Видимо, речь идет о комплексе причин как местного, так и глобального, как регионального, так и внутриамериканского плана. «Вьетнамский синдром», то есть устойчивое отвращение американского общественного мнения к интервенциям после первой в истории проигранной Соединенными Штатами войны, стоит, пожалуй, поставить на первое место. Слишком свежи были впечатления национального позора и бессмысленной гибели за неправое дело десятков тысяч молодых американцев, донесенные в каждый дом с помощью телеэкрана, чтобы интервенционистская политика в те годы получила поддержку в США. «После Вьетнама мы ведем себя как медведь, который когда-то залез в улей за медом, меда не достал и весь был искусан пчелами, — так характеризовал сенатор Г. Харт настроения, царившие тогда в вашингтонских „коридорах власти“. — Теперь этот медведь смотрит на новый улей с большей осторожностью. Один из уроков Вьетнама состоит в том, что мы должны быть более разборчивыми». (Еще при Рейгане Вашингтон начал преодолевать «вьетнамский синдром», а на закате и после холодной войны вторгся в Ирак и оккупировал страну… с катастрофическими последствиями.)
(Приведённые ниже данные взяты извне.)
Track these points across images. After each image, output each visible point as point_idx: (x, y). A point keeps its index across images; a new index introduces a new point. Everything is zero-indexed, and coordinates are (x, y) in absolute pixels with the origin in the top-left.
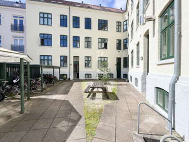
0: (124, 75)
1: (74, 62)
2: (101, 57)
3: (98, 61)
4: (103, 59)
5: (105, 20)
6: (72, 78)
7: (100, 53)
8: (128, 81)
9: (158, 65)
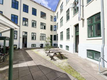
0: (54, 44)
1: (23, 36)
2: (42, 34)
3: (40, 36)
4: (43, 35)
5: (44, 13)
6: (21, 47)
7: (41, 31)
8: (58, 48)
9: (87, 40)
На «вьетнамский синдром», или, иначе, «индокитайское похмелье», в начале 1970-х наслоилось Уотергейтское дело — свидетельство временного кризиса системы политической власти и политических институтов в США. Последовал период самопокаяния, самобичевания с целью доказать, что американская администрация и политическая система вышли «очищенными» из грязной истории. Но сложившаяся в тот период обстановка существенно ограничивала возможности активного военного вмешательства в дела далеких регионов хотя бы потому, что была ослаблена власть президента, через которого осуществляется внешняя политика.
В середине 1970-х гг. в Вашингтоне тон в отношении линии Запада в Персидском заливе задавали сторонники теории «взаимозависимости» и «партнерства». Тезис о «партнерстве» был одним из основных элементов «доктрины Никсона» («Гуамской доктрины»), которая возлагала задачу защиты имперских интересов США на местных сильных союзников. В зоне Персидского залива после ухода Англии роль американского «подрядчика» принял на себя шахский Иран, который превратился в главную военную силу в зоне Залива, в «субимпериалистическую» державу.
Немалый вклад в создание системы «взаимозависимости» США и Саудовской Аравии внесла продуманная Фейсалом политика сотрудничества двух стран в экономической, военной, финансовой сферах, создания в США «проарабского лобби».
Глава 27
Новые отношения с США
Фейсал лишний раз убедился в том, что Вашингтон может или игнорировать, или жертвовать интересами арабов, в том числе и саудовцев, если этого требовали соображения внутренней или внешней политики. Так было и в 1947–1948, и в 1967, и в
1973 гг. Но он понял также, что если у США и Саудовской Аравии есть общие интересы, то сотрудничать можно. Таков был стержень реальной политики, которой он придерживался. Лишь на основе общих интересов с США Фейсал мог обеспечить выполнение комплекса задач, которые он ставил перед собой и перед своей страной. Кризис 1973 г. показал, насколько переплетены американские и саудовские экономические интересы.
Несмотря на все разговоры о военной угрозе со стороны США, Эр-Рияд и Вашингтон по инициативе короля создали 8 июня
1974 г. Объединенную комиссию экономического сотрудничества. Ее деятельность поистине уникальна. Во главе комиссии с саудовской стороны стал министр финансов и национальной экономики Мусаид ибн Абдуррахман, а со стороны США — министр финансов США У. Саймон.